The brokerage wrote in its note that Trent’s stock was volatile last week over the news of aggressive store additions of Westside, which was subsequently disproved.
Westside’s updated store count now stands at 240, implying a net addition of eight stores on a year-to-date basis.Kotak said that it continues to see pressure on Trent’s revenue throughput on account of its own densely located newer stores of Westside and Zudio.
The brokerage assumes a flat revenue throughput for Zudio and has trimmed revenue throughput for Westside, resulting in a 1-5% earnings per share cut for FY26-27.

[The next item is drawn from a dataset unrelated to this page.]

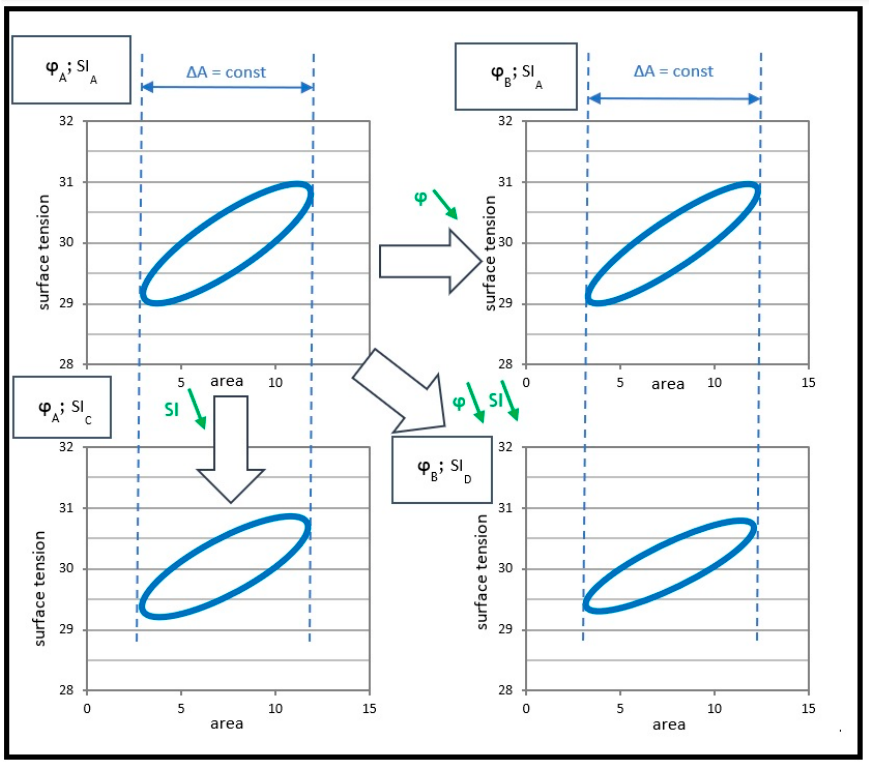
Figure 5. Theoretical analysis of the relationship between various numerical parameters describing σ –A hysteresis in an MPS system and their influence on the hysteresis shape and size.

Last month, Goldman Sachs had said that the weakness seen in shares of Trent is an opportunity to add positions. The brokerage has a ‘Buy’ rating on Trent, with a price target of ₹8,300 per share.The stock remained volatile following reports of Reliance Retail relaunching Chinese fashion brand Shein in India and the potential impact it could have on the businesses of Trent’s Zudio and Aditya Birla Fashion as well.
Shein was banned in India in 2020 amidst a crackdown on Chinese apps and over a data security issue.
Goldman Sachs said that Zudio still has potential to gain market share with a low competitive risk and the scale up of any new competitor is likely to be gradual and not disruptive.
With today’s drop, Trent’s Relative Strength Index (RSI) also declined to 39.7. This means the stock is neither in the ‘Oversold’ or ‘Overbought’ zone. An RSI reading below 30 indicates that the stock is ‘Oversold’.
The Tata Group stock now has also corrected 41% from its all-time high level of ₹8,345, which it had hit on October 14 last year.
Out of the 22 analyst who have coverage on Trent, 15 of them have a ‘Buy’ rating, while three say ‘Hold’ and four others have a ‘Sell’ rating on the stock.
Shares of Trent are trading 1.48% lower on Monday at ₹4,926.